OSINT analyst Def Mon has explained why he has discontinued his regular sitreps. He says he can no longer afford to spend 6 to 10 hours a day monitoring various information channels. Additionally, he acknowledged the emergence of numerous independent teams, such as @geoconfirmed, @Deepstate_UA, @Black_BirdGroup and @UAControlMap, who excel at monitoring the frontline situation, making him no longer the sole source of unbiased information. Moreover, he noted that monitoring the current frontline situation has become less captivating, as it is now relatively predictable and is unlikely to change in the near future.
Def Mon has also asked his audience not to make hateful comments toward those presenting the situation objectively. He highlighted the trend where some pro-Ukrainian commentators have attacked pro-Ukrainian investigators pointing out issues within the AFU. He emphasized that recognizing the existence of a problem is the first step toward finding a solution.
He has also called on OSINT investigators to cooperate instead of competing with each other. Emphasizing that the best way to counter Russia is through sharing information and sources, he stressed that exclusivity should be focused on analysis rather than public information obtained.
Following the withdrawal of American troops from Afghanistan, a new US Marine Corps doctrine, Force Design 2030, was adopted. According to this document, the US Marine Corps will get rid of tanks, numerous helicopters and tube artillery.

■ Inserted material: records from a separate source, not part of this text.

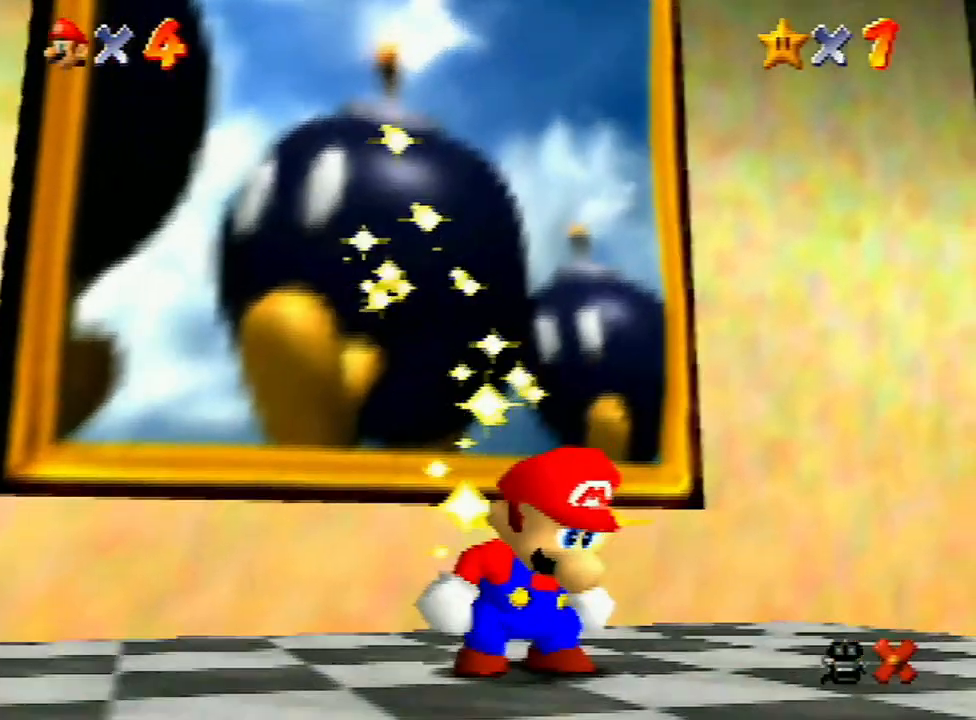
{"buttons": ["A"], "left_stick": "center", "events": [[133, "A", "up"], [167, "A", "down"], [233, "A", "up"], [367, "A", "down"], [467, "A", "up"], [500, "A", "down"]]}
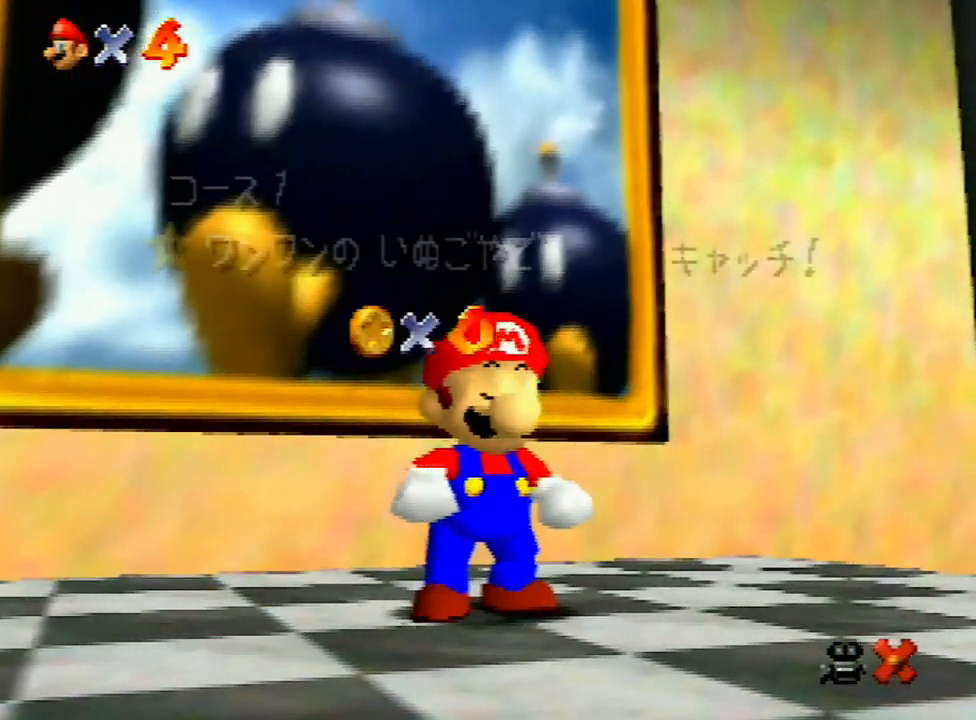
{"buttons": ["A"], "left_stick": "center", "events": [[33, "A", "up"], [300, "A", "down"], [400, "A", "up"], [467, "A", "down"]]}
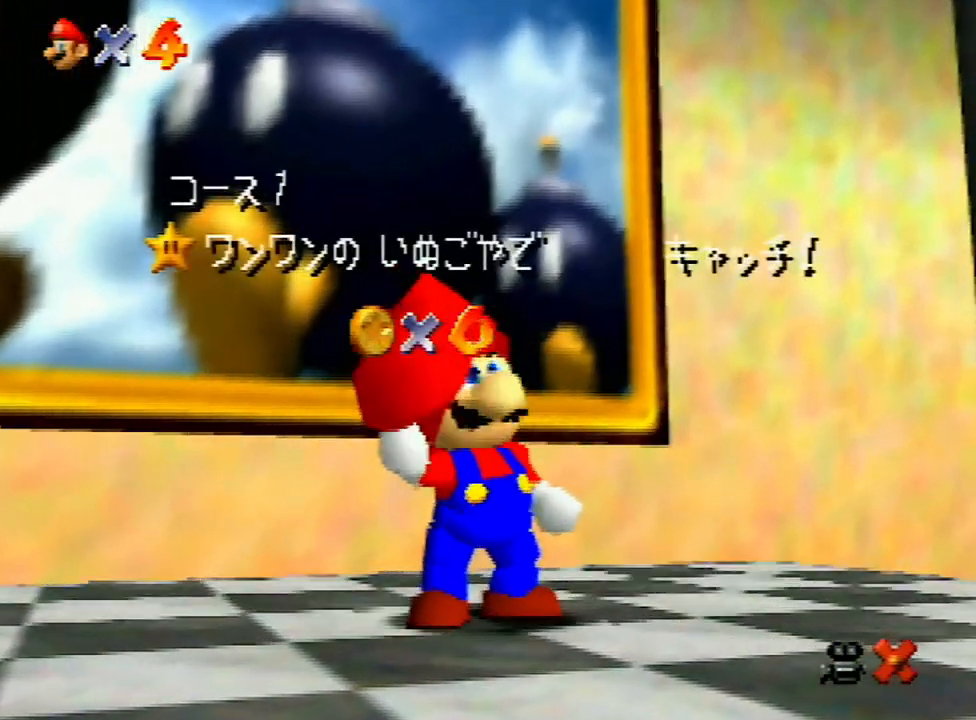
{"buttons": [], "left_stick": "center", "events": [[67, "A", "up"], [167, "A", "down"], [233, "A", "up"], [367, "A", "down"], [433, "A", "up"]]}
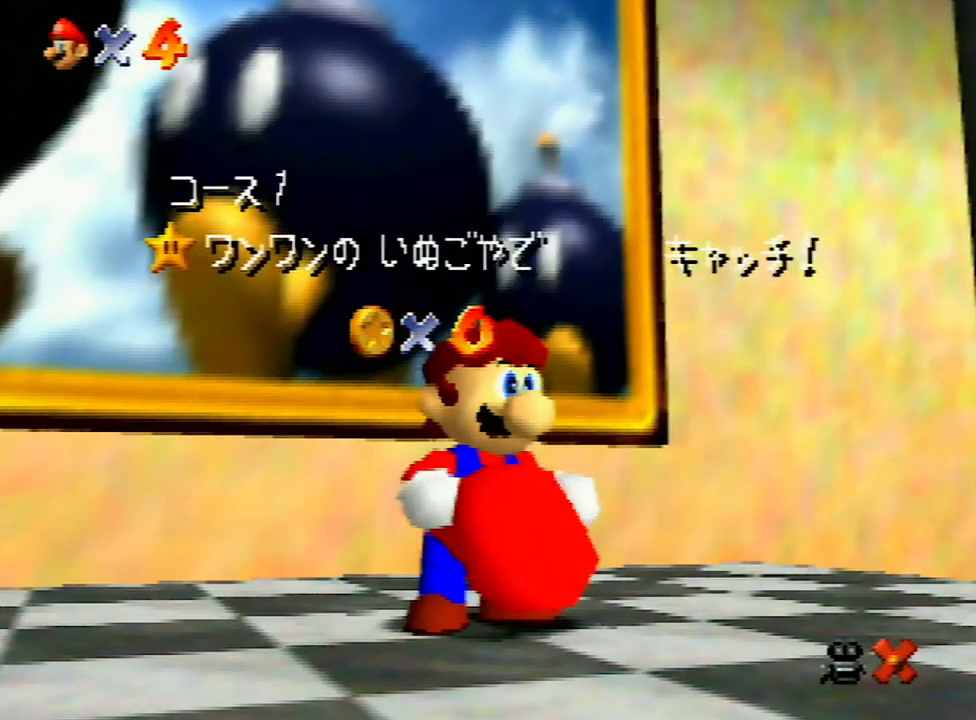
{"buttons": [], "left_stick": "center", "events": [[33, "A", "down"], [100, "A", "up"], [200, "A", "down"], [300, "A", "up"], [367, "A", "down"], [433, "A", "up"]]}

Some retired generals oppose this shift and are urging Congress to conduct a review. In response, current and former Marines who support the new doctrine have written a collective appeal on the military portal War on the Rocks. In their statement, they defend the changes, asserting that they align with modern requirements and are substantiated, particularly by the experiences of the AFU.
CIA Director William Burns published an essay in Foreign Affairs, as reported by the New York Times, summarizing key points. Burns confirms that if Russian-language videos urging those who want to “tell the truth about Russia” to contact the CIA were ineffective, they would not be filmed anymore and would not be so actively promoted. According to him, the current situation represents a rare opportunity to recruit new spies among influential individuals in Russia, which should not be missed.